Among LN plantation populations, there was a large difference in genetic
structure (Figure 3,4 ), and a diverse haplotype distribution
pattern (Figure 1,2,6 ), suggesting the germplasm sources
background of the LN was complicated. The haplotype distribution
patterns of HD1, HD2, WD1, WD2, and DCY were the same, with the dominant
haplotype of hap-7, which was only WF* consistent with it
(Figure 2 , Supplementary Table S8 ). The adjacent
genetic relationship (Figure 4B, 5B ) and similar genetic
lineage between them (Figure 4E, 5E ) provided powerful evidence
for the possibility that the germplasm of the five plantations came from
WF*. WF* population with the large size, tall trees, convenient
geographical location, and long-term artificial management, we further
speculated that WF* provided germplasms for these five populations (HD1,
HD2, WD1, WD2, and DCY) (Figure 7 ). The adjacent genetic
relationship of DB1, DB2, and ZJS* in the NJ tree (Figure 5B )
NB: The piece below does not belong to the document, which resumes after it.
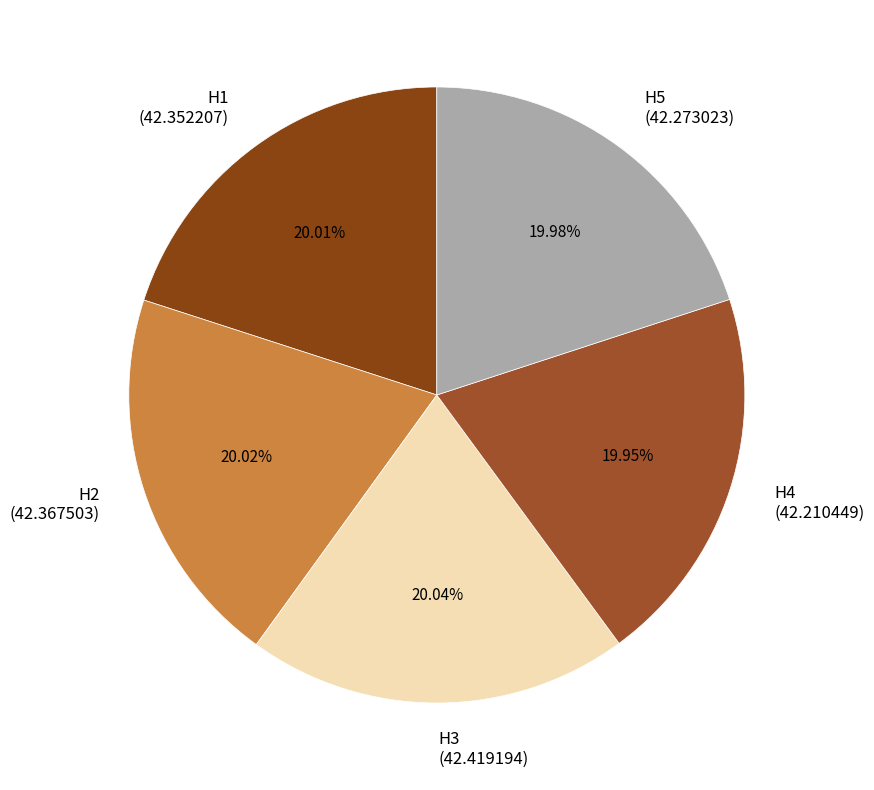

Is the sum of H1 (42.352207) and H5 (42.273023) greater than half?

No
and the consistency of genetic lineages (Figure 5E ) provided
strong evidence for the hypothesis that the germplasm of these two
plantations came from ZJS*. Due to the limited sample size of the ZJS*
population, we did not found obvious evidence of the haplotype
distribution model. Based on the distribution of haplotypes, we could
not rule out that GDS* and GCS* provided germplasm for DB1 and DB2, but
we did not found this evidence in the genetic distance and genetic
lineage. The geographical distance between DB and ZJS* is relatively
close (Figure 1,2, Supplementary Table S1 ), which providing
germplasm allocation convenience. The convenient geographical location
and large size of the ZJS* bring sufficient conditions for it as a
germplasm allocation population. We speculated that the germplasm of DB1
and DB2 came from the local area, and ZJS* provided them with germplasm
(Figure 7 ). ZZD1, ZZD2, LJG, and ZGT were located in the same
topology with the adjacent genetic distance (Figure 4B, 5B ),
fixed in the same cluster with a similar lineage (Figure 5E ),
it showed that there was little difference in their genetic background.
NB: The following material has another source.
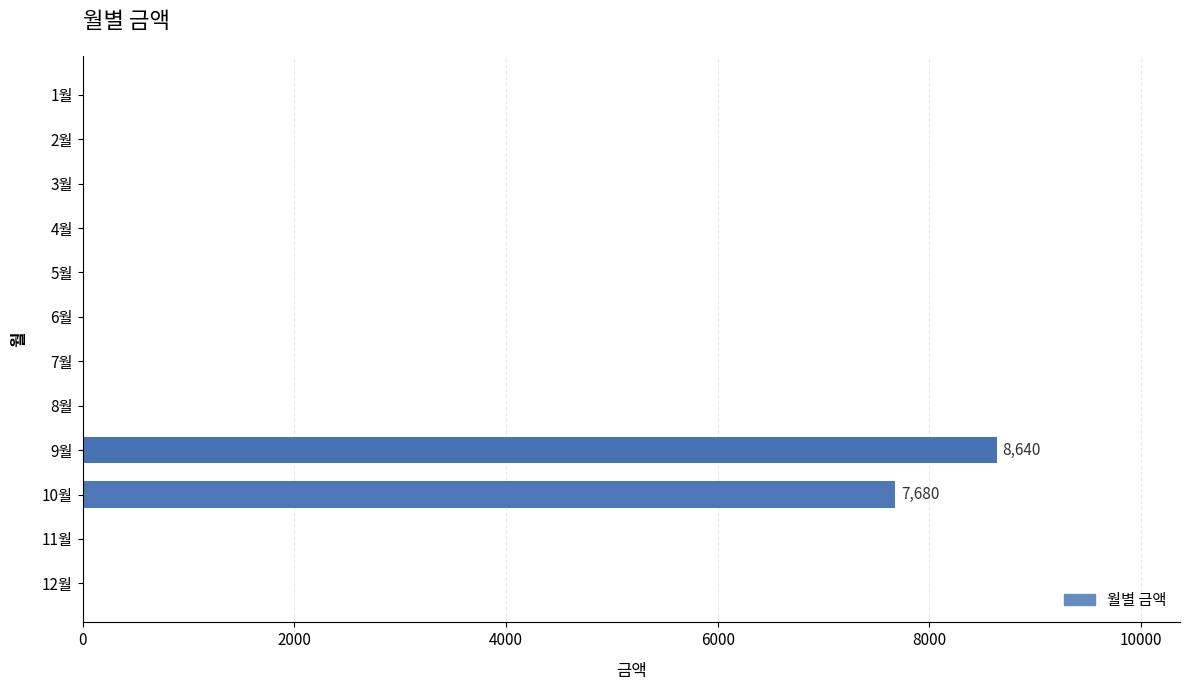

What is the sum of all values?

16320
GDS* and WTG* nailed in the topology in which ZZD1, ZZD2, LJG, and ZGT
exist, and occupied the ancestral position (Figure 5B ). ZZD1,
ZZD2, LJG and ZGT shared a similar haplotype distribution pattern with
GDS* and WTG*, suggesting that GDS* and WTG* might be the germplasm of
these four plantations. According to our investigation, WTG* with the
remote geographical location, small population size, poor growth, and
few seeds, indicates that WTG* do not have enough conditions to provide
germplasms for plantations construction. LJG shared a similar haplotype
structure with WF*, however, the large genetic distance between them
weakens the possibility of WF* providing germplasm for LJG. We
immaturely judged that their germplasms came from GDS* according to
genetic structure and genetic lineage. Based on the above inference, we
speculated that the germplasms of these four populations (ZZD1, ZZD2,
LJG, ZGT) were all came from GDS* (Figure 7 ). HQ was nailed the
priority position of the NJ tree (Figure 4B, 5B ), and it was
difficult to judged the origin of its germplasms according to its
haplotype structure, genetic distance, and genetic lineage. We consulted
the afforestation archives of HQ and determined that most of its
germplasm came from the Xingcheng seed orchard (A seed orchard of
Chinese pine in northern China), which was selected from superior trees
in all over Liaoning Province. The complex germplasm background of HQ
brought challenges to germplasm traceability, and we could laboriously
determine its germplasm sources here (Figure 7 ).
To sum up, we suggesting almost all HB populations came from SX* (GDS*,
ZTS*, GCS*, and THS*), which leaded to the genetic background
homogeneity of HB populations. Shanxi and Hebei Provinces are
geographically close, which provides convenience for germplasms
allocation. Most of the germplasms of LN plantations come from LN*
(ZJS*, WF*), and the other part come from GDS* (SX*), which resulted in
great differences in genetic structure within the LN group.